#### [The task]
What you return must match the entries exactly, except that the pictures are gone.

Saved data entries

□ □ □ □

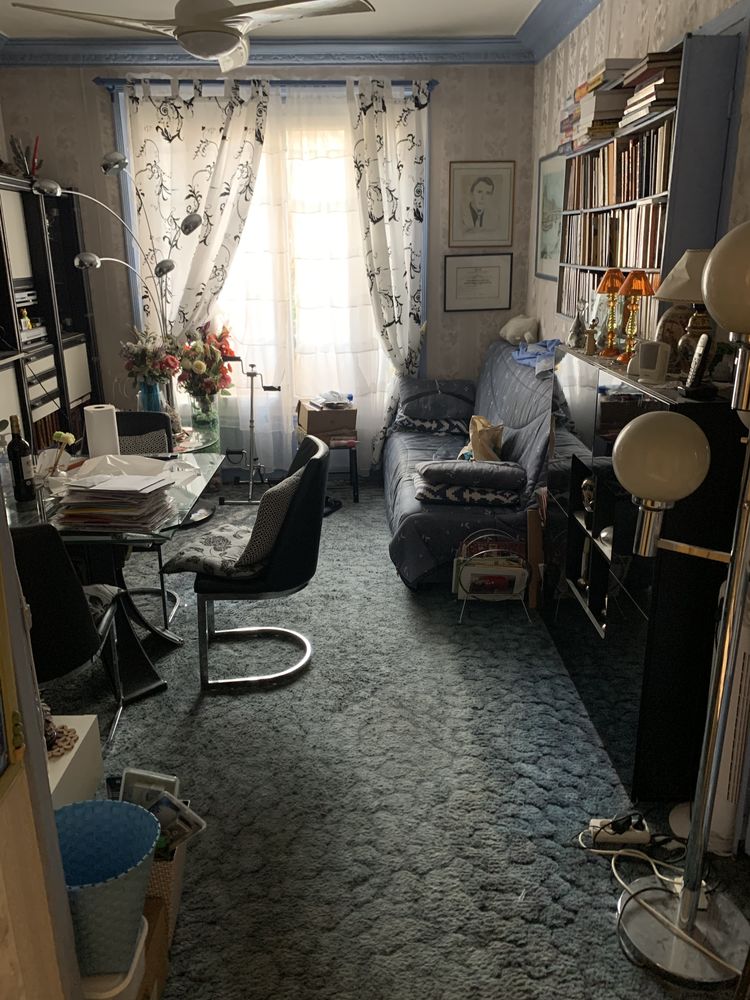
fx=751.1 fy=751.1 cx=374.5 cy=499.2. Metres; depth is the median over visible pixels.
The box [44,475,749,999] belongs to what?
carpet floor
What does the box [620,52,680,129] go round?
book stack
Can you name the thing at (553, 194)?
framed picture
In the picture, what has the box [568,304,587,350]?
figurine
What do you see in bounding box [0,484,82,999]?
door frame
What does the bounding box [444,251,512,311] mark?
framed certificate
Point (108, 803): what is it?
blue basket
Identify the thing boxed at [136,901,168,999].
cardboard box
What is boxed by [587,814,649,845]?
power strip
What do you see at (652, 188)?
book row
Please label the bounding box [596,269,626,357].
table lamp
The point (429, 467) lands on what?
cushion
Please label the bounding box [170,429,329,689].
black chair
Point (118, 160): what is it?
arc floor lamp
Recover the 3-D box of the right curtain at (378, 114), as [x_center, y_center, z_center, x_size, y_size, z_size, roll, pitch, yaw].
[0.100,-1.422,5.228,0.607,2.724,0.136,-1,17,-2]
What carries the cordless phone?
on the black cabinet at (580, 532)
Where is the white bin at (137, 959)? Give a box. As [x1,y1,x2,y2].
[79,915,149,999]
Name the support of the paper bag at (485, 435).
on the sofa bed
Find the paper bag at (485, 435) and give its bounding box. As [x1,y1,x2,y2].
[458,415,504,461]
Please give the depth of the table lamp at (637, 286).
2.53 m
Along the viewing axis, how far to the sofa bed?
4.05 m
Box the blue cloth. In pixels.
[512,337,561,373]
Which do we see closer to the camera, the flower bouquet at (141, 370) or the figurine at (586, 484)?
the figurine at (586, 484)
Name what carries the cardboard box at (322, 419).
on the stool
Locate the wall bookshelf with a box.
[558,31,739,333]
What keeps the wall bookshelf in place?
attached to the right wall at (703, 5)
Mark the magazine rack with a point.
(514, 591)
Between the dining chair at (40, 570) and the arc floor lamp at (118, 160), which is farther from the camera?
the arc floor lamp at (118, 160)
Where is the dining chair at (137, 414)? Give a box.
[111,412,182,628]
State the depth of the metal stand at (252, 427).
5.13 m
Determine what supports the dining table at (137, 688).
on the carpet floor
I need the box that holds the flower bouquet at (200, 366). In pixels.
[172,322,235,421]
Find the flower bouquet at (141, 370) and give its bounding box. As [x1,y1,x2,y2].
[120,330,180,402]
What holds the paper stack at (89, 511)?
on the dining table at (137, 688)
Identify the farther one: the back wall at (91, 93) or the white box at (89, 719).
the back wall at (91, 93)
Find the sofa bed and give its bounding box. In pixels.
[386,341,554,589]
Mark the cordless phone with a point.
(699, 358)
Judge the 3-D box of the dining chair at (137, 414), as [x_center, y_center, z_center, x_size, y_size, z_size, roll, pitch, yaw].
[-1.210,0.088,3.543,0.536,0.884,0.609,-1,17,-2]
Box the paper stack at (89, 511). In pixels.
[54,468,177,530]
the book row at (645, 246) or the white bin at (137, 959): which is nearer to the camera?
the white bin at (137, 959)
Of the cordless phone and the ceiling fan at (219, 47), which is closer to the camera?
the cordless phone
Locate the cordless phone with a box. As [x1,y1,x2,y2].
[679,332,715,398]
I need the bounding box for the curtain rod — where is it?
[93,77,441,91]
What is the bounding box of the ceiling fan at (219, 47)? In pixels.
[12,0,371,71]
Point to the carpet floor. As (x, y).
(404, 606)
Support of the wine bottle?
on the dining table at (137, 688)
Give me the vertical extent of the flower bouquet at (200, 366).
0.639 m
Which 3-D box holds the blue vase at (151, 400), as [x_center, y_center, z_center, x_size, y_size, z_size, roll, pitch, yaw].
[-1.350,-0.595,4.536,0.148,0.252,0.142,-1,17,-2]
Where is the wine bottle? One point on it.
(17, 475)
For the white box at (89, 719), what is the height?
0.387 m
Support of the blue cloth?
on the sofa bed
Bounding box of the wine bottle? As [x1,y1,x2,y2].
[7,415,36,503]
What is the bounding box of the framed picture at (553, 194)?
[534,149,565,279]
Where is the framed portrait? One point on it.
(489, 183)
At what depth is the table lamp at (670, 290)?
2.22 m
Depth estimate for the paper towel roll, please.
3.12 m
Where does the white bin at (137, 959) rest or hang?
on the carpet floor
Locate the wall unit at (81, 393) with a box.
[0,177,100,460]
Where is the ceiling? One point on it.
(464, 17)
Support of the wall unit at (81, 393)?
on the carpet floor
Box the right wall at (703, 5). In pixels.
[529,0,749,351]
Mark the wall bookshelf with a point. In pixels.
(660, 120)
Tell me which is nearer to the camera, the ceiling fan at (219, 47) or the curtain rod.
the ceiling fan at (219, 47)
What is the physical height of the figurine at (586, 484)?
0.132 m
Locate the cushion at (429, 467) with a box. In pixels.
[416,458,523,494]
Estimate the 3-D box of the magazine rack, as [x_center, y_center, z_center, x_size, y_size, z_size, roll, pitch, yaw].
[0.547,0.348,3.474,0.337,0.379,0.256,-1,17,-2]
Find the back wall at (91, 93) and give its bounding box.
[1,61,537,477]
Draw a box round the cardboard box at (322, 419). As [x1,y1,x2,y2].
[296,397,355,442]
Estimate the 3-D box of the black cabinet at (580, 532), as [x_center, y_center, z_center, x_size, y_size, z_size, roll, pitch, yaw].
[0.932,0.161,2.683,0.344,1.224,1.190,-1,17,-2]
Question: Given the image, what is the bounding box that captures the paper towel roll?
[84,404,119,457]
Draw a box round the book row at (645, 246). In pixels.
[560,201,665,272]
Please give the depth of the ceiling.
4.36 m
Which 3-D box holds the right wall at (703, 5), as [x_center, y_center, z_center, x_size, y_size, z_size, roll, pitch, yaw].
[1.257,-0.656,2.398,0.194,2.885,6.065,-1,17,-2]
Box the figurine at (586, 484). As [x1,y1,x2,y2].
[581,475,595,511]
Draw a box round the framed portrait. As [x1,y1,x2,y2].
[447,160,515,249]
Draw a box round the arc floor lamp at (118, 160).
[35,153,200,418]
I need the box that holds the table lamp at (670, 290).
[652,249,712,377]
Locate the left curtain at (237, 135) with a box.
[121,76,266,351]
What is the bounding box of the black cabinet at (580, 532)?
[546,343,748,810]
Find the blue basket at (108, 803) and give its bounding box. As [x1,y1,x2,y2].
[53,796,159,977]
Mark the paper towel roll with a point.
(97, 414)
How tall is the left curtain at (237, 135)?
2.753 m
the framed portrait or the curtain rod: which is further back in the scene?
the framed portrait
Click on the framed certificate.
(470, 267)
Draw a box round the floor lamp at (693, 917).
[612,218,749,986]
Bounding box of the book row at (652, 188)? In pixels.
[563,120,675,208]
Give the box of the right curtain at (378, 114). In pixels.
[347,78,429,474]
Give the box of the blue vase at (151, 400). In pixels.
[138,379,163,412]
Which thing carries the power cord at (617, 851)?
on the carpet floor
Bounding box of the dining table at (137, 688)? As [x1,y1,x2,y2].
[2,445,226,699]
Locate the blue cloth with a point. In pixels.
(534, 353)
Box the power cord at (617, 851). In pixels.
[577,820,741,971]
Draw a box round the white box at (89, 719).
[44,714,103,809]
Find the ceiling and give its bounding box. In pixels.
[0,0,547,38]
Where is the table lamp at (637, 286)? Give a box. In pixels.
[616,270,656,363]
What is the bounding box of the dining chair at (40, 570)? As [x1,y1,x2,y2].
[11,521,126,754]
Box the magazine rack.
[454,530,532,623]
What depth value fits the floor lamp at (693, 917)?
1.67 m
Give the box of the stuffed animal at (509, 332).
[499,314,539,345]
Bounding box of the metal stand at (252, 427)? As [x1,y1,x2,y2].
[221,360,281,504]
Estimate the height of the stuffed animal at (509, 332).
0.201 m

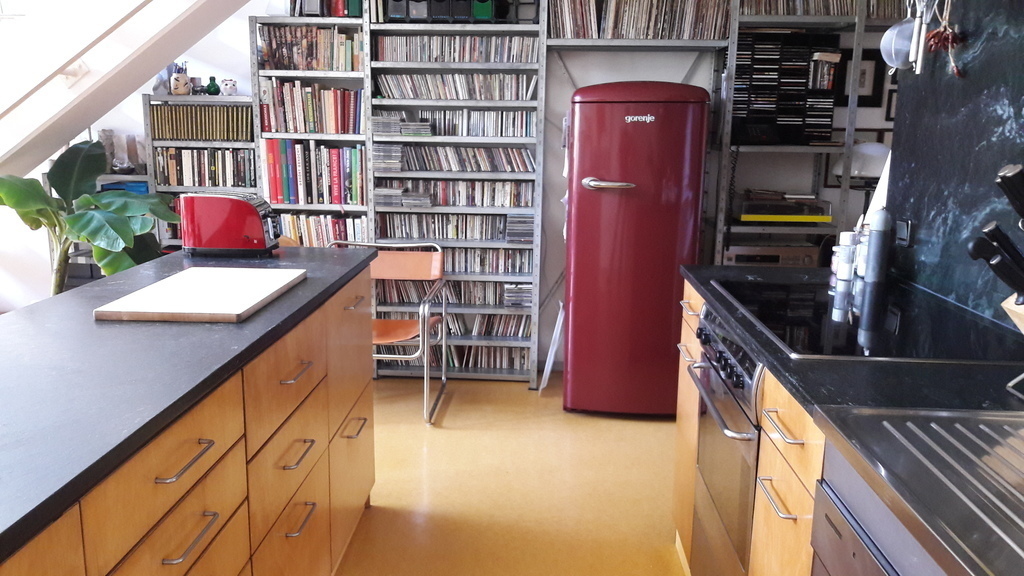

□ □ □ □

#### [Answer section]
fx=751.1 fy=751.1 cx=374.5 cy=499.2. Metres; depth is the median over visible pixels.
The box [44,475,749,999] belongs to what?
carpet floor
What does the box [620,52,680,129] go round?
book stack
Can you name the thing at (553, 194)?
framed picture
In the picture, what has the box [568,304,587,350]?
figurine
What do you see in bounding box [0,484,82,999]?
door frame
What does the bounding box [444,251,512,311] mark?
framed certificate
Point (108, 803): what is it?
blue basket
Identify the thing boxed at [136,901,168,999].
cardboard box
What is boxed by [587,814,649,845]?
power strip
What do you see at (652, 188)?
book row
Please label the bounding box [596,269,626,357].
table lamp
The point (429, 467) lands on what?
cushion
Please label the bounding box [170,429,329,689].
black chair
Point (118, 160): what is it?
arc floor lamp
Recover the 3-D box of the right curtain at (378, 114), as [x_center, y_center, z_center, x_size, y_size, z_size, roll, pitch, yaw].
[0.100,-1.422,5.228,0.607,2.724,0.136,-1,17,-2]
What carries the cordless phone?
on the black cabinet at (580, 532)
Where is the white bin at (137, 959)? Give a box. As [x1,y1,x2,y2].
[79,915,149,999]
Name the support of the paper bag at (485, 435).
on the sofa bed
Find the paper bag at (485, 435) and give its bounding box. As [x1,y1,x2,y2].
[458,415,504,461]
Please give the depth of the table lamp at (637, 286).
2.53 m
Along the viewing axis, how far to the sofa bed?
4.05 m
Box the blue cloth. In pixels.
[512,337,561,373]
Which do we see closer to the camera, the flower bouquet at (141, 370) or the figurine at (586, 484)?
the figurine at (586, 484)
Name what carries the cardboard box at (322, 419).
on the stool
Locate the wall bookshelf with a box.
[558,31,739,333]
What keeps the wall bookshelf in place?
attached to the right wall at (703, 5)
Mark the magazine rack with a point.
(514, 591)
Between the dining chair at (40, 570) and the arc floor lamp at (118, 160), which is farther from the camera?
the arc floor lamp at (118, 160)
Where is the dining chair at (137, 414)? Give a box.
[111,412,182,628]
State the depth of the metal stand at (252, 427).
5.13 m
Determine what supports the dining table at (137, 688).
on the carpet floor
I need the box that holds the flower bouquet at (200, 366). In pixels.
[172,322,235,421]
Find the flower bouquet at (141, 370) and give its bounding box. As [x1,y1,x2,y2].
[120,330,180,402]
What holds the paper stack at (89, 511)?
on the dining table at (137, 688)
Identify the farther one: the back wall at (91, 93) or the white box at (89, 719).
the back wall at (91, 93)
Find the sofa bed and give its bounding box. In pixels.
[386,341,554,589]
Mark the cordless phone with a point.
(699, 358)
Judge the 3-D box of the dining chair at (137, 414), as [x_center, y_center, z_center, x_size, y_size, z_size, roll, pitch, yaw].
[-1.210,0.088,3.543,0.536,0.884,0.609,-1,17,-2]
Box the paper stack at (89, 511). In pixels.
[54,468,177,530]
the book row at (645, 246) or the white bin at (137, 959): which is nearer to the camera?
the white bin at (137, 959)
Of the cordless phone and the ceiling fan at (219, 47), which is closer to the camera?
the cordless phone
Locate the cordless phone with a box. As [x1,y1,x2,y2].
[679,332,715,398]
I need the bounding box for the curtain rod — where is it?
[93,77,441,91]
What is the bounding box of the ceiling fan at (219, 47)? In pixels.
[12,0,371,71]
Point to the carpet floor. As (x, y).
(404, 606)
Support of the wine bottle?
on the dining table at (137, 688)
Give me the vertical extent of the flower bouquet at (200, 366).
0.639 m
Which 3-D box holds the blue vase at (151, 400), as [x_center, y_center, z_center, x_size, y_size, z_size, roll, pitch, yaw].
[-1.350,-0.595,4.536,0.148,0.252,0.142,-1,17,-2]
Where is the wine bottle? One point on it.
(17, 475)
For the white box at (89, 719), what is the height?
0.387 m
Support of the blue cloth?
on the sofa bed
Bounding box of the wine bottle? As [x1,y1,x2,y2].
[7,415,36,503]
What is the bounding box of the framed picture at (553, 194)?
[534,149,565,279]
Where is the framed portrait? One point on it.
(489, 183)
At what depth is the table lamp at (670, 290)?
2.22 m
Depth estimate for the paper towel roll, please.
3.12 m
Where does the white bin at (137, 959) rest or hang?
on the carpet floor
Locate the wall unit at (81, 393) with a box.
[0,177,100,460]
Where is the ceiling? One point on it.
(464, 17)
Support of the wall unit at (81, 393)?
on the carpet floor
Box the right wall at (703, 5). In pixels.
[529,0,749,351]
Mark the wall bookshelf with a point. In pixels.
(660, 120)
Tell me which is nearer to the camera, the ceiling fan at (219, 47) or the curtain rod.
the ceiling fan at (219, 47)
What is the physical height of the figurine at (586, 484)?
0.132 m
Locate the cushion at (429, 467) with a box. In pixels.
[416,458,523,494]
Estimate the 3-D box of the magazine rack, as [x_center, y_center, z_center, x_size, y_size, z_size, roll, pitch, yaw].
[0.547,0.348,3.474,0.337,0.379,0.256,-1,17,-2]
Find the back wall at (91, 93) and give its bounding box.
[1,61,537,477]
Draw a box round the cardboard box at (322, 419). As [x1,y1,x2,y2].
[296,397,355,442]
Estimate the 3-D box of the black cabinet at (580, 532), as [x_center, y_center, z_center, x_size, y_size, z_size, roll, pitch, yaw].
[0.932,0.161,2.683,0.344,1.224,1.190,-1,17,-2]
Question: Given the image, what is the bounding box that captures the paper towel roll?
[84,404,119,457]
Draw a box round the book row at (645, 246). In pixels.
[560,201,665,272]
Please give the depth of the ceiling.
4.36 m
Which 3-D box holds the right wall at (703, 5), as [x_center, y_center, z_center, x_size, y_size, z_size, roll, pitch, yaw].
[1.257,-0.656,2.398,0.194,2.885,6.065,-1,17,-2]
Box the figurine at (586, 484). As [x1,y1,x2,y2].
[581,475,595,511]
Draw a box round the framed portrait. As [x1,y1,x2,y2].
[447,160,515,249]
Draw a box round the arc floor lamp at (118, 160).
[35,153,200,418]
I need the box that holds the table lamp at (670, 290).
[652,249,712,377]
Locate the left curtain at (237, 135) with a box.
[121,76,266,351]
What is the bounding box of the black cabinet at (580, 532)?
[546,343,748,810]
Find the blue basket at (108, 803) and give its bounding box. As [x1,y1,x2,y2].
[53,796,159,977]
Mark the paper towel roll with a point.
(97, 414)
How tall is the left curtain at (237, 135)?
2.753 m
the framed portrait or the curtain rod: which is further back in the scene?
the framed portrait
Click on the framed certificate.
(470, 267)
Draw a box round the floor lamp at (693, 917).
[612,218,749,986]
Bounding box of the book row at (652, 188)? In pixels.
[563,120,675,208]
Give the box of the right curtain at (378, 114). In pixels.
[347,78,429,474]
Give the box of the blue vase at (151, 400). In pixels.
[138,379,163,412]
Which thing carries the power cord at (617, 851)?
on the carpet floor
Bounding box of the dining table at (137, 688)? As [x1,y1,x2,y2].
[2,445,226,699]
Locate the blue cloth with a point. In pixels.
(534, 353)
Box the power cord at (617, 851). In pixels.
[577,820,741,971]
Draw a box round the white box at (89, 719).
[44,714,103,809]
Find the ceiling and give its bounding box. In pixels.
[0,0,547,38]
Where is the table lamp at (637, 286)? Give a box. In pixels.
[616,270,656,363]
What is the bounding box of the dining chair at (40, 570)? As [x1,y1,x2,y2].
[11,521,126,754]
Box the magazine rack.
[454,530,532,623]
What depth value fits the floor lamp at (693, 917)?
1.67 m
Give the box of the stuffed animal at (509, 332).
[499,314,539,345]
Bounding box of the metal stand at (252, 427)? As [x1,y1,x2,y2].
[221,360,281,504]
Estimate the height of the stuffed animal at (509, 332).
0.201 m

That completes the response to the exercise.